“I'm wondering if you would do or have done a blog post about transitioning from in-the-field studies to larger studio paintings of the same subject. Or is it better to paint larger in the field?” a reader asked.
If you have the time and stamina to do a large field painting, they’re a great experience. Everyone should try it to see if they (and their equipment) are up to the challenge. However, there are limitations. You can’t finish a large painting in less than one very long day. The light, the tide, and even the weather will change. You can break the painting into two or three morning or afternoon sessions, but you’ll often be painting in radically-different conditions.
My go-to field easel is an Easy-L pochade box. It can hold a canvas up to 18” high. To go larger, I switch to a Take-It easel, which can hold a very large painting.
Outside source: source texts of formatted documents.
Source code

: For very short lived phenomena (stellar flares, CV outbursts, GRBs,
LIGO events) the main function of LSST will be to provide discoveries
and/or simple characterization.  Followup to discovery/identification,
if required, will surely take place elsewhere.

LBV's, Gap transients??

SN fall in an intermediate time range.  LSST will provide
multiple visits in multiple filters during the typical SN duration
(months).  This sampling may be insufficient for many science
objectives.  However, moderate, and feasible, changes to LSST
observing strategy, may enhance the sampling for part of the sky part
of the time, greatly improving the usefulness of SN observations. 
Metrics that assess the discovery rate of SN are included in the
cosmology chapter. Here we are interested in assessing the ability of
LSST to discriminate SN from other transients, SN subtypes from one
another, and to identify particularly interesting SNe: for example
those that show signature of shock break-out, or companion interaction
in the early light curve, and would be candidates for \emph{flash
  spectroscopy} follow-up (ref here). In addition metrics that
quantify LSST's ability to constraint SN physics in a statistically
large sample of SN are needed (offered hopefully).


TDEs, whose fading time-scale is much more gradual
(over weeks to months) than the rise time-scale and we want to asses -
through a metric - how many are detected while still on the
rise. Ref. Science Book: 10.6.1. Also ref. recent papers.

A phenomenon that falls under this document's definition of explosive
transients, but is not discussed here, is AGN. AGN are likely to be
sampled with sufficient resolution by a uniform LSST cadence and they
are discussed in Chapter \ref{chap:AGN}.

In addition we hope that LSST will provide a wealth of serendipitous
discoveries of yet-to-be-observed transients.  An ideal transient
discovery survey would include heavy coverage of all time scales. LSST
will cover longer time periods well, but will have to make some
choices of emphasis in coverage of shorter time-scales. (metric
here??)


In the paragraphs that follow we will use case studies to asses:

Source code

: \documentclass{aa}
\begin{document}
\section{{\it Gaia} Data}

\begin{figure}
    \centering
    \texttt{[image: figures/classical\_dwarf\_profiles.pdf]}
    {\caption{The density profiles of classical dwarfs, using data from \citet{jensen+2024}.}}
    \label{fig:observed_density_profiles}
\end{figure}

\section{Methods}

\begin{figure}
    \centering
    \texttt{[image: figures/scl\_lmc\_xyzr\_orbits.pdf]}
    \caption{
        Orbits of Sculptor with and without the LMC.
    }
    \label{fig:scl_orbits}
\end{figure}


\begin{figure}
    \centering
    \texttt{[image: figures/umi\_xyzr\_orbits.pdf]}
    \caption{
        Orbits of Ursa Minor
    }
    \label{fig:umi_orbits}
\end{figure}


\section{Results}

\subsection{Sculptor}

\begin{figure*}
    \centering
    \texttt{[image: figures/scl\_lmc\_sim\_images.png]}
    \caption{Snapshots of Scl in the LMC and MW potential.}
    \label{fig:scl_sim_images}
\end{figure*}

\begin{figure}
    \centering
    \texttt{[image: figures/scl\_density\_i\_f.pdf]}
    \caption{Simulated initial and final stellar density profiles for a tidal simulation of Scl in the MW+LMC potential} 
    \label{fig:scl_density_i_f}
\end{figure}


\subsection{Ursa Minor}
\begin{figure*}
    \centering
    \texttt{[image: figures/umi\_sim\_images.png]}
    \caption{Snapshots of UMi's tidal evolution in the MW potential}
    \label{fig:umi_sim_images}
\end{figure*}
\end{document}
In high winds, that sometimes needs to be pegged down, or it will go sailing.
In watercolor, I work small on my lap. When I work larger, I use a Mabef swivel-head easel because it can hold a full sheet of paper and it swings absolutely flat in a second.
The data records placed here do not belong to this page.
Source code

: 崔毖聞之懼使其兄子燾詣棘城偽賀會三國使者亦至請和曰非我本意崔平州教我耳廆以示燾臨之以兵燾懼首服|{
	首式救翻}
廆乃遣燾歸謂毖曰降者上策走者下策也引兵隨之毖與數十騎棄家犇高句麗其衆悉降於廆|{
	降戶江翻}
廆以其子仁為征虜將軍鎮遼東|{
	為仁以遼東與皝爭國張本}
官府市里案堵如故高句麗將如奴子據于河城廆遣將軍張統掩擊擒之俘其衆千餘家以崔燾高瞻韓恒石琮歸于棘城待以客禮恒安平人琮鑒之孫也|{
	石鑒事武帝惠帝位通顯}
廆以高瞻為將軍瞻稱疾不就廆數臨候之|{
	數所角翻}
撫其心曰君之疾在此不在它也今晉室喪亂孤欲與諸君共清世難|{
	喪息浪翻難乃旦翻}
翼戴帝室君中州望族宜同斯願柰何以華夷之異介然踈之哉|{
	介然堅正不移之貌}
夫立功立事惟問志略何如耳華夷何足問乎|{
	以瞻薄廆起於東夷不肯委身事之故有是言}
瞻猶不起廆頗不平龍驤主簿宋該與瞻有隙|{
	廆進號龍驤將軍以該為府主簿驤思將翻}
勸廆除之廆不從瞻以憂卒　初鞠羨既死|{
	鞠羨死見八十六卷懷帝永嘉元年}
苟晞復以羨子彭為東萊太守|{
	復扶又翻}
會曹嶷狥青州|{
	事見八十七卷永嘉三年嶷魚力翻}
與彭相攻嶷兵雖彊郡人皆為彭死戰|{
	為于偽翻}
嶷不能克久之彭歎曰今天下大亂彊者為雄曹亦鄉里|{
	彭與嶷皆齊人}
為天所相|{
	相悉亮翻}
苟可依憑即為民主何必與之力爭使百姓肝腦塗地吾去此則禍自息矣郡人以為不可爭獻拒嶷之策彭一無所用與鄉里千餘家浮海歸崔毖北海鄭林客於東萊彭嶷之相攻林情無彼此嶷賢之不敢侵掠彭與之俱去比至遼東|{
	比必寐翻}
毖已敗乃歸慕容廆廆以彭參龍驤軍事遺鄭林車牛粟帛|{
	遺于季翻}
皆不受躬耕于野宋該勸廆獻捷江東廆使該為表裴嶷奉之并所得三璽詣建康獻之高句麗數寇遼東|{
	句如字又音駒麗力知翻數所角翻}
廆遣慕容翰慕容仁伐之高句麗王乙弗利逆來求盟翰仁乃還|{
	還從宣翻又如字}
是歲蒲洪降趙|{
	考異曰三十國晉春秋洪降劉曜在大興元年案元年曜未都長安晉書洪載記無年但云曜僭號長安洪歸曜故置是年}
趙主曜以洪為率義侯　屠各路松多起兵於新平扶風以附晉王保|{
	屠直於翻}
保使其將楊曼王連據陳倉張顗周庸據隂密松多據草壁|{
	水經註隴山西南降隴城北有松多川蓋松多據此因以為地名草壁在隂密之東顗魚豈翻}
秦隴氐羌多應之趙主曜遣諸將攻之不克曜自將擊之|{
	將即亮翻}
These are expensive options. If I were testing whether I wanted to work big outdoors, I’d lug my studio easel outside, or borrow a friend’s easel to try.
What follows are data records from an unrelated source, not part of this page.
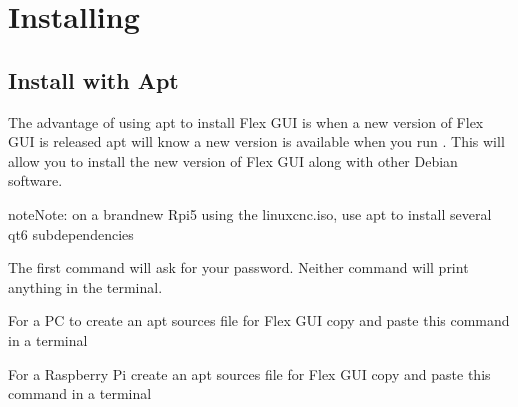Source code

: \documentclass[letterpaper,10pt,english]{sphinxmanual}
\begin{document}
\sphinxstepscope


\chapter{Installing}
\label{\detokenize{install:installing}}\label{\detokenize{install::doc}}

\section{Install with Apt}
\label{\detokenize{install:install-with-apt}}\label{\detokenize{install:install-apt}}
\sphinxAtStartPar
The advantage of using apt to install Flex GUI is when a new version of Flex GUI
is released apt will know a new version is available when you run
. This will allow you to install the new version of Flex GUI
along with other Debian software.

\begin{sphinxadmonition}{note}{Note:}
\sphinxAtStartPar
on a brand\sphinxhyphen{}new Rpi5 using the linuxcnc.iso, use apt  to install several qt6 sub\sphinxhyphen{}dependencies
\end{sphinxadmonition}

\sphinxAtStartPar
The first command will ask for your password. Neither command will print
anything in the terminal.

\sphinxAtStartPar
For a PC to create an apt sources file for Flex GUI copy and paste this command
in a terminal

\begin{sphinxVerbatim}[commandchars=\\\{\}]
     
\end{sphinxVerbatim}

\sphinxAtStartPar
For a Raspberry Pi create an apt sources file for Flex GUI copy and paste this
command in a terminal

\begin{sphinxVerbatim}[commandchars=\\\{\}]
     
\end{sphinxVerbatim}
\end{document}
Henry Isaacs simply throws his work at his feet. “I never use an easel, whether the canvas is 8x8″, or 80x80″. I simply place the canvas on the ground, sand, or grass, and continually walk around it painting from all sides, all at once,” he said.
Even with equipment and stamina questions answered, there are good reasons to start small and work your way up. Small studies are an excellent way of understanding the subject. They capture light and form better than a photograph. They allow you to work on the edge of abstraction, not overworking the material.
When scaling up the painting, it makes sense to grid up from your drawing instead of from a photograph. Make your grid on a bit of plexiglass or clear acrylic instead of on the original painting. I once did a study of boats in watercolor in a notebook and put crop marks over it in Sharpie. Later, I realized it was a bad crop, but it’s unrepairable. You can see that watercolor in this post about the mechanics of scaling up a painting.
The Indigenous and Canadian collection at the National Gallery of Canada has an excellent collection of small Group of Seven field studies. Among these are JEH MacDonald’s study for his iconic The Tangled Garden. The study is small, around 8x10” and done on cardboard mounted on plywood. The finished painting is wall-sized, around 48x60”. MacDonald worked out his design, including the complementary color scheme and graceful arching sunflowers, in his field study. The large painting is remarkably faithful to his original idea.
Sometimes it makes sense to add elements to the larger painting to break up the expanses. I’ve included a field study of my own along with its larger painting, at top. The subject was a vineyard along Keuka Lake in New York’s Finger Lakes. I enlarged the tree and added the characteristic rock scree of the Finger Lakes to the foreground. I’m not sure I’d do the same thing today.
Therein lies another lesson: the way we approach painting is constantly evolving, or we become a caricature of ourself. I look at old paintings and often think, “I’d do that differently now.” That doesn’t necessarily mean better; it just means I’ve changed.